News Article What’s proptech going to be about in the next two years?
by Property Forum | Report

Advances in AI applications are already causing revolutionary changes in the commercial real estate field, and we’ll continue to see a shift in the way real estate professionals do business in the years to come. With PropTech start-ups increasingly offering technologically innovative products and business strategies for the real estate market, Instant Offices looked at some of the top predicted AI trends that PropTech companies will be bringing into the real estate market in the next two years.


Augmented and virtual reality
  • Applications: VR can be used to provide customers with virtual tours, allowing prospective tenants and buyers to view properties on the other side of the globe, or even to get a look inside properties that haven’t been built yet. Augmented reality, which overlays virtual objects on top of a real-world environment, can help agents to enrich their in-person property tours.
  • Benefits: This technology makes it easier for agents to sell to clients anywhere in the world and gives clients the confidence to make a decision knowing exactly what they are buying or letting.
  • Insight: According to a 2018 VR survey, real estate will be one of the top drivers of investment in virtual and augmented reality technologies in the coming year.
Biometrics
  • Applications: Technologies like voice commands and facial recognition are being used to improve security in commercial buildings.

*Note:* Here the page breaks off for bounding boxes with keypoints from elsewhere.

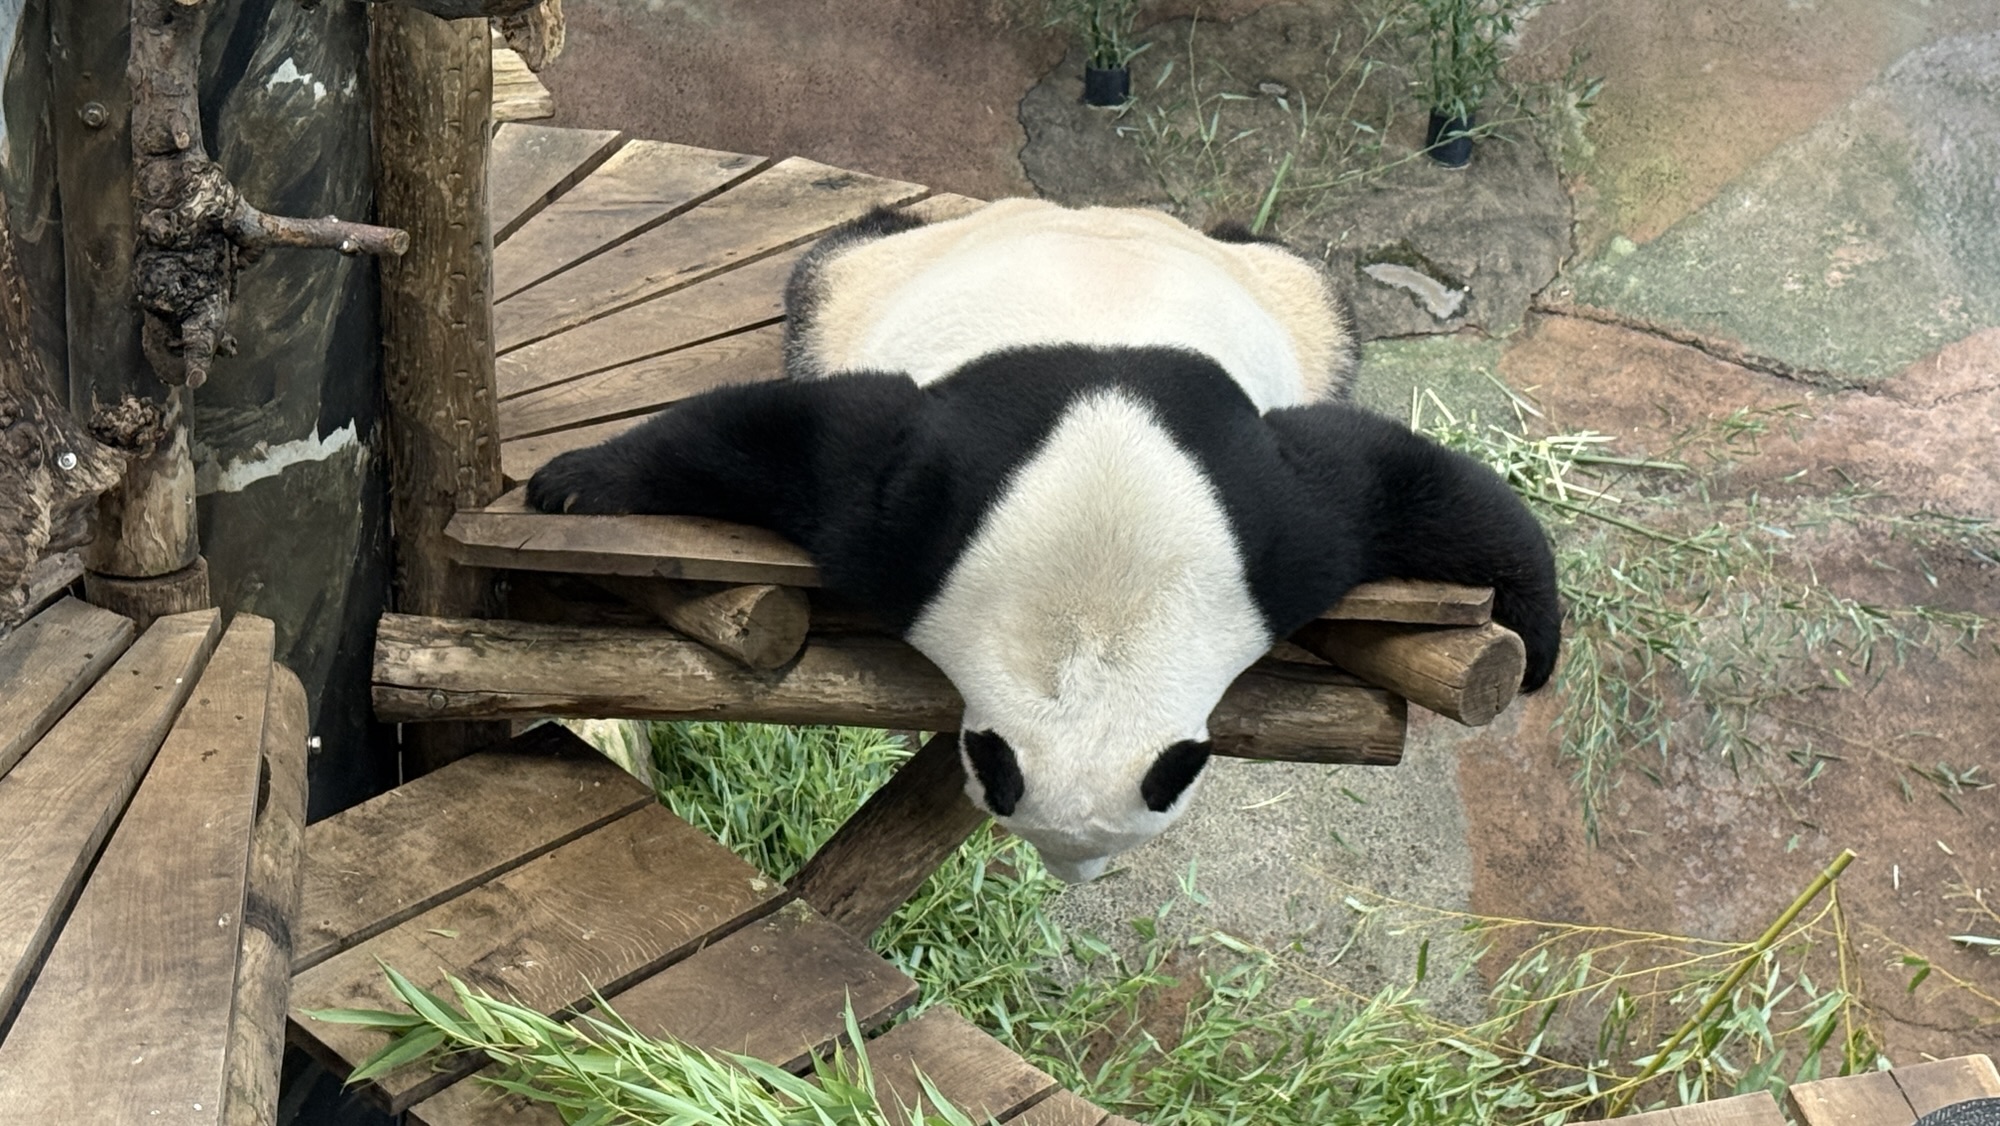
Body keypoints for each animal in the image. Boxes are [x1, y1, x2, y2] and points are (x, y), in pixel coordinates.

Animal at [527, 198, 1560, 883]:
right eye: (1020, 827)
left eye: (1124, 846)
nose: (1074, 883)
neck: (1095, 624)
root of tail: (1085, 209)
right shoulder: (921, 519)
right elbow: (795, 443)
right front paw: (571, 482)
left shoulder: (1262, 530)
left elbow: (1402, 490)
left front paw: (1538, 649)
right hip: (873, 280)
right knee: (839, 258)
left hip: (1293, 300)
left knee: (1296, 275)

  • Benefits: Biometric technologies offer better safety and security for clients, which is especially useful for those who work with sensitive information.
Bots
  • Applications: AI applications like chatbots can be made available to customers 24 hours a day, seven days a week. This helps commercial real estate agencies to provide clients around the world with readily available support, any time of the day or night.

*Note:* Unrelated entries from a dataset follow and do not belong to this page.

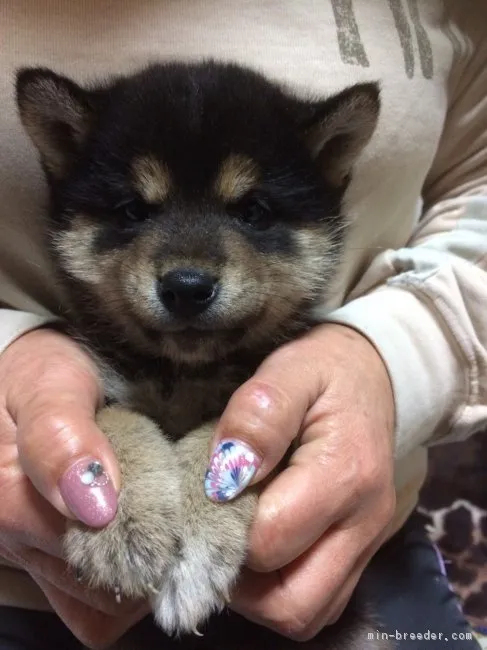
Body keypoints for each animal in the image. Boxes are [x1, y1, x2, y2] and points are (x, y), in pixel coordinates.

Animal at [16, 62, 392, 648]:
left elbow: (217, 438)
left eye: (253, 211)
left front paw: (192, 549)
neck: (183, 373)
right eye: (133, 210)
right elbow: (116, 423)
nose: (187, 288)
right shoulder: (108, 379)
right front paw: (120, 523)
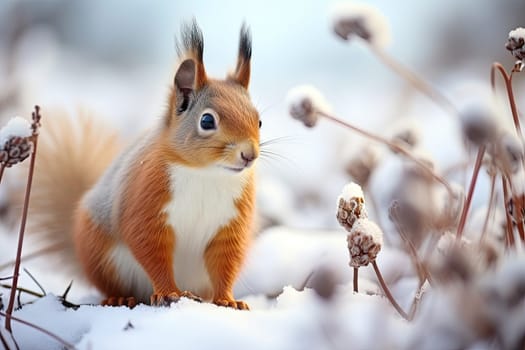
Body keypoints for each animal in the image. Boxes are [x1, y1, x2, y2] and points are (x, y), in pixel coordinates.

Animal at [29, 19, 258, 308]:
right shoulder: (146, 199)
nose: (249, 155)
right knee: (113, 284)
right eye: (207, 121)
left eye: (259, 120)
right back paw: (119, 297)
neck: (207, 174)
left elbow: (226, 262)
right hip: (103, 255)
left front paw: (228, 300)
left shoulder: (232, 223)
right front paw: (169, 292)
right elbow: (151, 249)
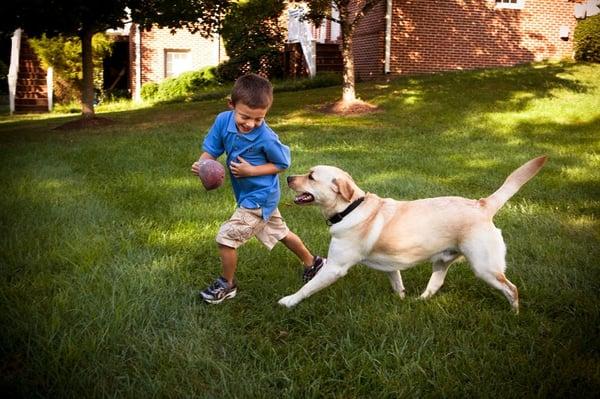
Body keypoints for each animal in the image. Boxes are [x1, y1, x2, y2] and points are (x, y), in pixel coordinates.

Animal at [278, 156, 548, 312]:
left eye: (311, 176)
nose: (288, 176)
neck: (350, 208)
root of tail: (482, 205)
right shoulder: (390, 265)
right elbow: (397, 283)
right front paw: (400, 300)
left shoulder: (335, 267)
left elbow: (308, 288)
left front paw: (289, 301)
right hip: (442, 261)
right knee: (435, 284)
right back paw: (419, 301)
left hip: (485, 267)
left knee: (512, 289)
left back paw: (514, 314)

  • Benefits: Using bots helps agents to provide customers with better accessibility, irrespective of their schedule or the customer’s time zone.
Cryptocurrency and blockchain
  • Applications: Blockchain-based smart contracts are set to become more widely used in the world of commercial real estate.
  • Benefits: Blockchain can negate the need for any third-parties in a real estate transaction, while cryptocurrencies like Bitcoin are also gaining traction, reducing the need for notaries, lawyers and title holders.
Data analysis
  • Applications: AI can analyse huge amounts of data to help agents match the right properties to the right customers in a short space of time.
  • Benefits: Data analysis helps providers offer more targeted marketing and tailored solutions to their customers.
  • Insight: According to a 2016 Gartner report, at least 30% of companies globally will be using AI in at least part of their sales processes by 2020.
Data visual tech
  • Applications: Drones can be used to capture footage of properties and their surroundings for use in virtual tours, and to produce videos of areas that are undergoing development or upgrades.
  • Benefits: Using visual data technologies, agents can provide customers with an in-depth look at potential properties and locations.
Geolocation tech
  • Applications: AI draws critical data about properties from maps of their location. This data can be analysed and used to predict future changes and trends. For example, AI can use data about development plans in a geographical area to predict the price of property in that area.
  • Benefits: Geolocation tech can give agencies valuable insights into up-and-coming areas as well as trends in their prospective clients’ preferences.
Internet of Things
  • Applications: IoT is everywhere, with more and more real-world items being equipped with sensors that can be read by Internet applications and translated into data. This applies to buildings too.
  • Benefits: IoT makes it possible to build “smarter” properties, which are tailored to the needs of those occupying them.
  • Insight: The Edge in Amsterdam is a 15-storey office building embedded with 28,000 sensors. It is widely regarded as the smartest building in the world.
In a nutshell, AI helps to make real estate sales and rentals quicker and easier for customers and providers. The right AI application can save a lot of time and hassle all around by making the process more targeted and efficient, and by providing virtual support.
 
Real-World examples
 
Here are some examples of how some companies around the world are using AI to transform commercial real estate.
  • CityBldr, Seattle: CityBldr uses an AI platform to locate deals and rank properties based on their development potential. The AI can also estimate the anticipated return on investment of each property.
  • BioConnect, Toronto: This company uses biometrics to improve and personalise building security. The platform identifies users based on unique physical qualities such as their face, eyes, heartbeat and fingerprints. It also offers a product that combines a dual-factor fingerprint and card lock system for data centre server cabinets.
  • Skyline AI, Tel Aviv: Skyline is partnering with Greystone Labs to analyse key industry insights, which they plan to use to improve deal performance and the loan underwriting process.
According to Research and Markets, AI revenue will reach $38.8 billion by the year 2025. With so many innovative applications helping to improve, customise and automate everyday business processes, it’s no wonder AI in real estate will continue to grow by leaps and bounds.